▶ [Trecho fornecido]

Ernest Cassirer tem um lugar de honra na filosofia do século XX. Seu trabalho aborda com igual atenção as questões epistemológicas da filosofia da matemática e das ciências naturais e a estética, a filosofia da história e outras questões das ciências culturais amplamente concebidas.  A obra desse grande intelectual de que falaremos hoje é:  “Linguagem e Mito e Religião”.

Segundo Ernest Cassirer, o mito, a religião e a linguagem são formas simbólicas, que nos realizam como seres humanos. E somos nós que criamos esses mundos, criando significados baseados em nossas experiências dentro de uma estrutura cultural, e é por isso que Cassirer diz que devemos definir o homem como animal simbólico e não como ser meramente racional.

Para Cassirer, não estando mais em um universo físico, o homem vive em um universo simbólico. Na visão de Cassirer, as leis científicas, a religião e a linguagem são todos símbolos criados pela mente na tentativa de produzir um mundo de compreensão. Seu maior interesse envolvia a busca pela forma de conhecimento – como ele pode ser criado a partir do caos da percepção que os humanos enfrentam. A linguagem, o mito e a arte e a religião são partes desse universo e correspondem aos variados fios que tecem a rede simbólica, o emaranhado da experiência humana.

▶ [Registros de dados]
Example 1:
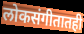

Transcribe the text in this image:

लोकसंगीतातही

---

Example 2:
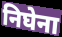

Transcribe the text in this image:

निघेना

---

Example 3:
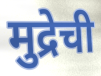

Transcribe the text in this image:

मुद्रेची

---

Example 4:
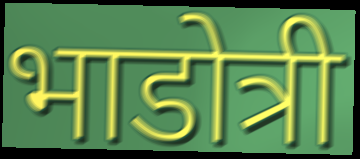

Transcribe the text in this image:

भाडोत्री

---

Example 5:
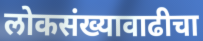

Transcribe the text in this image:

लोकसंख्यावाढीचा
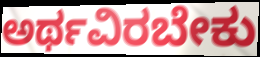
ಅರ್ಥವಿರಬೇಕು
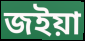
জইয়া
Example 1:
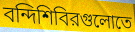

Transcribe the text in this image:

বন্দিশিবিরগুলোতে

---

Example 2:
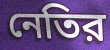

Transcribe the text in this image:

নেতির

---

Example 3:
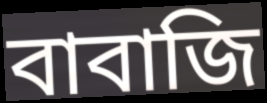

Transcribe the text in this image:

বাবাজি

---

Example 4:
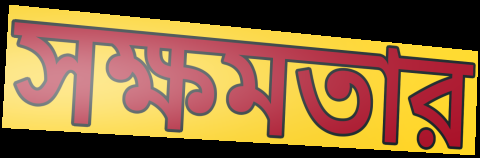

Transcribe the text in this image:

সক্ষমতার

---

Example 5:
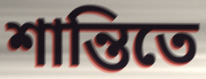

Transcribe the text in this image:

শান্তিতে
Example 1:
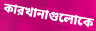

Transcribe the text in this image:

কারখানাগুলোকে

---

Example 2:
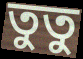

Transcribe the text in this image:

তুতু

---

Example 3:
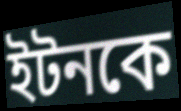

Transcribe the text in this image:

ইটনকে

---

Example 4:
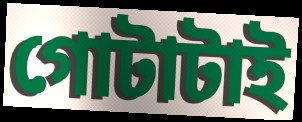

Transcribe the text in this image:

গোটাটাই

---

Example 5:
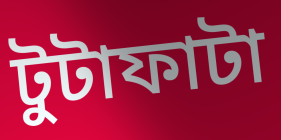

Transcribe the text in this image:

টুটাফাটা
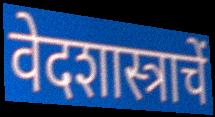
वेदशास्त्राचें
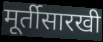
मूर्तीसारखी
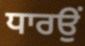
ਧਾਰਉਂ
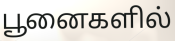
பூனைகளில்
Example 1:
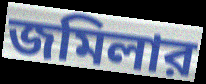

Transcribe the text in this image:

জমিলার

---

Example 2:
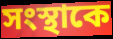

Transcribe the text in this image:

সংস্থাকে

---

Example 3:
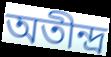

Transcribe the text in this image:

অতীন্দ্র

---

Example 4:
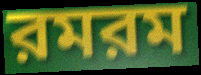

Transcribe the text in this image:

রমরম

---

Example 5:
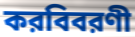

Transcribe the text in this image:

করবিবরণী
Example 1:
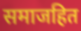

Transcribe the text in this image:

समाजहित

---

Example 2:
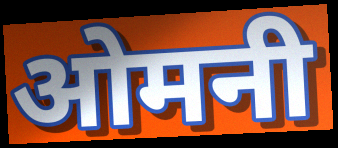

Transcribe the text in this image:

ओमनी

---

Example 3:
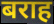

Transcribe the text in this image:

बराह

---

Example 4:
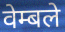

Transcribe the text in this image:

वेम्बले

* * *

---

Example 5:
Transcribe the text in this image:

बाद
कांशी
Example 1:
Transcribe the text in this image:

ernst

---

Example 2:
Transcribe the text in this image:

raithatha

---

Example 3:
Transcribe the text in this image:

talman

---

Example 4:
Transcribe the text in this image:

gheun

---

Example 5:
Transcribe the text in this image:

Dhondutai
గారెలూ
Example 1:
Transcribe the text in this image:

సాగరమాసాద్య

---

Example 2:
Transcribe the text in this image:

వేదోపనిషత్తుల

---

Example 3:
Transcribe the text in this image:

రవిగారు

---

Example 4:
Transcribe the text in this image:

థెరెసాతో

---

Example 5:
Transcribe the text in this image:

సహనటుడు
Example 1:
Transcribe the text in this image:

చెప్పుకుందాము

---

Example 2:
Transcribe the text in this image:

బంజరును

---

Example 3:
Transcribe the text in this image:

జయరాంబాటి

==

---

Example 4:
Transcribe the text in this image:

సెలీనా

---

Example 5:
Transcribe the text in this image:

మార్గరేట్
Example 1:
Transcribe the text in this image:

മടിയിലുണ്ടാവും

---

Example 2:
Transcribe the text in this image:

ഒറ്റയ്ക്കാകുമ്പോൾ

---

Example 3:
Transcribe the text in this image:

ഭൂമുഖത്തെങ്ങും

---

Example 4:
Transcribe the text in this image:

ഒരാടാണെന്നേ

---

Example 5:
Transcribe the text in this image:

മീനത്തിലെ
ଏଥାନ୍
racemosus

▶ [Tarefa a cumprir] Transcreva, sem nenhuma alteração, a parte do trecho sobre Cassirer que começa em "Para Cassirer, não" e segue até "da experiência humana.".

▶ [Resposta completa]
Para Cassirer, não estando mais em um universo físico, o homem vive em um universo simbólico. Na visão de Cassirer, as leis científicas, a religião e a linguagem são todos símbolos criados pela mente na tentativa de produzir um mundo de compreensão. Seu maior interesse envolvia a busca pela forma de conhecimento – como ele pode ser criado a partir do caos da percepção que os humanos enfrentam. A linguagem, o mito e a arte e a religião são partes desse universo e correspondem aos variados fios que tecem a rede simbólica, o emaranhado da experiência humana.